I had a Class C Jamboree that was a white knuckle E ticket ride, exactly the same as you are describing. I drove it that way for 15 years, knowing that my DW would never get behind the wheel, nor would I want her to. Then, finally, I weighed it, front & rear. My front tires were over-inflated for the weight I was actually carrying. Adjusted the tire pressure and it was a day & night difference. Suddenly, I could relax and drive with one hand. I could actually eat a burger while going down the road. I kicked myself for actually driving it for 15 years before easily "fixing" what was wrong for only $10 (the cost of the weigh station).

I just recently bought a 2004 Class A; dealer installed brand new tires. First trip, while not as bad as my previous class C, it WAS similar, swaying back & forth and difficult to keep going straight down the road, particularly over 60mph. Immediately went down and weighed it, all 4 corners. Front tire pressure was at least 10psi higher than it needed to be based on actual weight and the tire manufacturer's chart. Dropped that front tire pressure, and solved the issue.

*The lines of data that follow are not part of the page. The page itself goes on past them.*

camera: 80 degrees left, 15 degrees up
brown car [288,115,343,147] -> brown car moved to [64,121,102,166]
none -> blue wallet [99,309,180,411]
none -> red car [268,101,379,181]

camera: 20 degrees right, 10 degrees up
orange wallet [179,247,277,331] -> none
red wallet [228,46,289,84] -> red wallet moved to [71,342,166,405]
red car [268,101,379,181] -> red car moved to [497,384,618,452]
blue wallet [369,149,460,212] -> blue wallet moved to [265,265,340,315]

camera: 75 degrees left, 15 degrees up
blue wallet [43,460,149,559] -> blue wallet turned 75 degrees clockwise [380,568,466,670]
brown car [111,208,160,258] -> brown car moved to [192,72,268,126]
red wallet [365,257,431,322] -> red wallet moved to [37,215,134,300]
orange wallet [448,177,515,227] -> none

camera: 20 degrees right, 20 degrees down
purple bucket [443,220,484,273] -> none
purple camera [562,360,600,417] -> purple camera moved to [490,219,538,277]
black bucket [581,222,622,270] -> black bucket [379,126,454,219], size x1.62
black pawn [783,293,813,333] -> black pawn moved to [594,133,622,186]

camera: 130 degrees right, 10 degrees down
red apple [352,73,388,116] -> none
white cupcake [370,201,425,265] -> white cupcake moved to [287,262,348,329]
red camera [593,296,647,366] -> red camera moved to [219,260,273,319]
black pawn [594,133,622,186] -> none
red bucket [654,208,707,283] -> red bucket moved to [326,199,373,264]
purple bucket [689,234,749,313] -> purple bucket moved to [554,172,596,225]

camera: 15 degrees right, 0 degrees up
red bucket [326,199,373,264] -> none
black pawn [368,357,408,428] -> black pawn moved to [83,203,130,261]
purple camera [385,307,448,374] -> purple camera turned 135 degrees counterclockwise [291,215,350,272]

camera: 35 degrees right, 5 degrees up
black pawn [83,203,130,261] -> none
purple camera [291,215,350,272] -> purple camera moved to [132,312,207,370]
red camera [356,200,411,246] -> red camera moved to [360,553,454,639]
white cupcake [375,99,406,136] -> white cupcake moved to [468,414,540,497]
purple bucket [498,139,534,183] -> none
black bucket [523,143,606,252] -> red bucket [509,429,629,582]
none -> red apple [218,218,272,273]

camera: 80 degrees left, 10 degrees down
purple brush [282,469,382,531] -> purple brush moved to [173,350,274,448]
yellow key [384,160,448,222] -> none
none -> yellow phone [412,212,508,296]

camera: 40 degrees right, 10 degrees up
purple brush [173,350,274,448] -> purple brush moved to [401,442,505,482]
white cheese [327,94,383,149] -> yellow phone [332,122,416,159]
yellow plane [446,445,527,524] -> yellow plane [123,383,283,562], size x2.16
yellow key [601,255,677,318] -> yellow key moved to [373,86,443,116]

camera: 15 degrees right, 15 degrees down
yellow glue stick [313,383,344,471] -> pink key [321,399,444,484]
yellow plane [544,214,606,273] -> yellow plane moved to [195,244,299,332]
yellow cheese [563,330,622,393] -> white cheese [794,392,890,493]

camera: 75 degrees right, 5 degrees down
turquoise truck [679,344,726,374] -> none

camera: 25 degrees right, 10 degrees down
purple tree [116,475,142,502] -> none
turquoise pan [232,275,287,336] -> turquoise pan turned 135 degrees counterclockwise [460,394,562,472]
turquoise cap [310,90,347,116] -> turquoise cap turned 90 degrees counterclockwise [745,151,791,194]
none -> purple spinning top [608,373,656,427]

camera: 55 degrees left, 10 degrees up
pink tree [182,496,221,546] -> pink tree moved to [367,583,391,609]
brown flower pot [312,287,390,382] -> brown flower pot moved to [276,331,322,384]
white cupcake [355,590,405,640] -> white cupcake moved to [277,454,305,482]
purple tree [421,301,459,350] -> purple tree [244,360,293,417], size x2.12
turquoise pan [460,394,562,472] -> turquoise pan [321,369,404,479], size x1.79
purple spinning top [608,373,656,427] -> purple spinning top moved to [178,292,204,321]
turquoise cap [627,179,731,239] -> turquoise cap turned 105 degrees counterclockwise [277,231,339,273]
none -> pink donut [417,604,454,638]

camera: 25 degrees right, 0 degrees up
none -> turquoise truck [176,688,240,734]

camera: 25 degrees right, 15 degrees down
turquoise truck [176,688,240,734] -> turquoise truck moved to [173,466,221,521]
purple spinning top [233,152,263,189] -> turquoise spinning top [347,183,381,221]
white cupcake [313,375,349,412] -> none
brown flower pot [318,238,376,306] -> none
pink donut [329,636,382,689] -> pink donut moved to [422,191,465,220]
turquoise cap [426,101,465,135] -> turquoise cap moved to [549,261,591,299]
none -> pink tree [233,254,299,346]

I pooh-poohed the idea that tire pressure could make that big of a difference for 15 years. Now I know better. An RV is nothing like a car or truck; tire pressure can and will make a huge difference in handling. Before you do anything like trac-bars, shocks, sway bars, etc...IGNORE THE TIRE PRESSURES LISTED ON THE DRIVER DOOR TAG; WEIGH YOUR COACH AND ADJUST YOUR TIRE PRESSURE ACCORDINGLY. Then and only then start making mechanical upgrades/changes if still necessary.